Page images and extracted text:
--

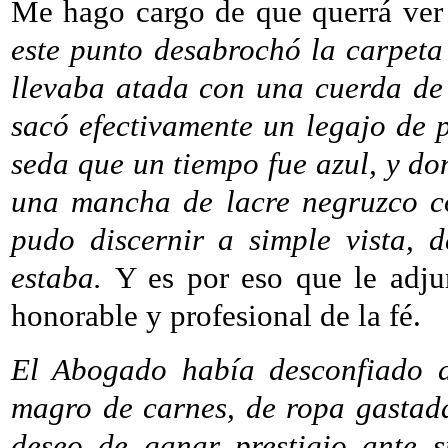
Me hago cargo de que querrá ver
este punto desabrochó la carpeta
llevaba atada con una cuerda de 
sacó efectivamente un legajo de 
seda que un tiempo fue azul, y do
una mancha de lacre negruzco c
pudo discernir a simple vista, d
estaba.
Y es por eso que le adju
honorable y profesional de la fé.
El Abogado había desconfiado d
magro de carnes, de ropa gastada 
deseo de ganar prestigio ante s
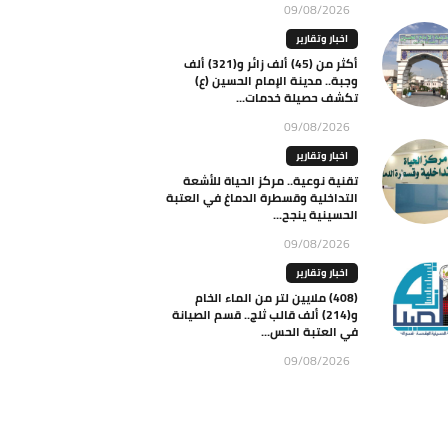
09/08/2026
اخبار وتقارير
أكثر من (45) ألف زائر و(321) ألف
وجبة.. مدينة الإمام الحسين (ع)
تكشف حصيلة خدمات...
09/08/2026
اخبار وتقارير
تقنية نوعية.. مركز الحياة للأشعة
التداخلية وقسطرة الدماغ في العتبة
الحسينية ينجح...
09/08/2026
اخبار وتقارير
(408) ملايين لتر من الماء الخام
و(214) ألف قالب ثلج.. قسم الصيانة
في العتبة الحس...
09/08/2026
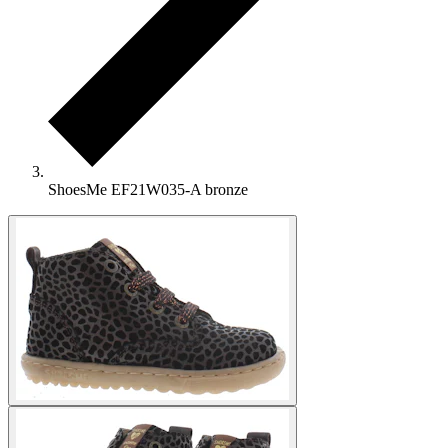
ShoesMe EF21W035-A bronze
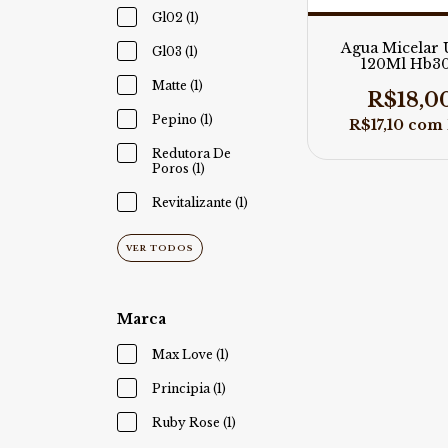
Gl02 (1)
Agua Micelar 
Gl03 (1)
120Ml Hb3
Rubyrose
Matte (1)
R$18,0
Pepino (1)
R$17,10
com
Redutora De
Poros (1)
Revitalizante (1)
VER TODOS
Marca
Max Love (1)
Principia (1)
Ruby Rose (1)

--

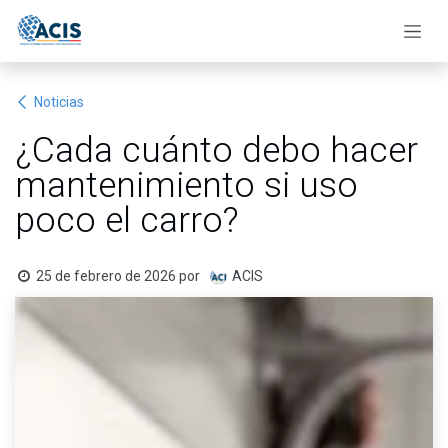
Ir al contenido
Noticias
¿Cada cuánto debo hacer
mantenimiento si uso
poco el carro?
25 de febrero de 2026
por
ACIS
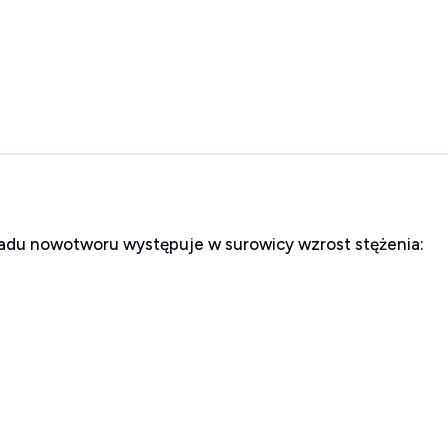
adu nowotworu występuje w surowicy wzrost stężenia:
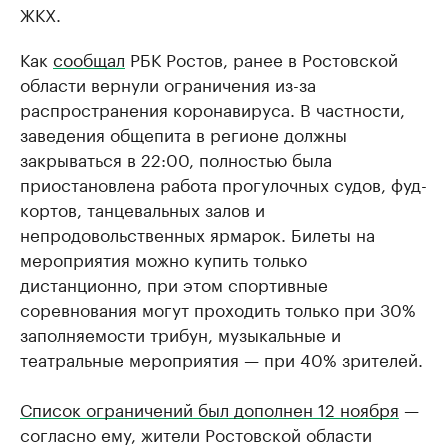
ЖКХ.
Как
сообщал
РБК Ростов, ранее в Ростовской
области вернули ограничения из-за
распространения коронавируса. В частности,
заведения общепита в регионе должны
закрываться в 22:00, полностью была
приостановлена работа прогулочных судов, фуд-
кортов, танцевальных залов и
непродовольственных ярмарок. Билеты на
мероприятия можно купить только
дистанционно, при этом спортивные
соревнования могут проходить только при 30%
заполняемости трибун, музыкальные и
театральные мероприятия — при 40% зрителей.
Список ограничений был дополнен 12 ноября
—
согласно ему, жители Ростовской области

--

TASK STATEMENT:
Write out the lines between the one holding "Me hago cargo de que querrá ver" and the one holding "ShoesMe EF21W035-A bronze", inclusive, swapping "legajo" for "expediente" and changing nothing else. Leave the pictures out.

RESPONSE BELOW:
Me hago cargo de que querrá ver
este punto desabrochó la carpeta
llevaba atada con una cuerda de 
sacó efectivamente un expediente de 
seda que un tiempo fue azul, y do
una mancha de lacre negruzco c
pudo discernir a simple vista, d
estaba.
Y es por eso que le adju
honorable y profesional de la fé.
El Abogado había desconfiado d
magro de carnes, de ropa gastada 
deseo de ganar prestigio ante s
09/08/2026
اخبار وتقارير
أكثر من (45) ألف زائر و(321) ألف
وجبة.. مدينة الإمام الحسين (ع)
تكشف حصيلة خدمات...
09/08/2026
اخبار وتقارير
تقنية نوعية.. مركز الحياة للأشعة
التداخلية وقسطرة الدماغ في العتبة
الحسينية ينجح...
09/08/2026
اخبار وتقارير
(408) ملايين لتر من الماء الخام
و(214) ألف قالب ثلج.. قسم الصيانة
في العتبة الحس...
09/08/2026
ShoesMe EF21W035-A bronze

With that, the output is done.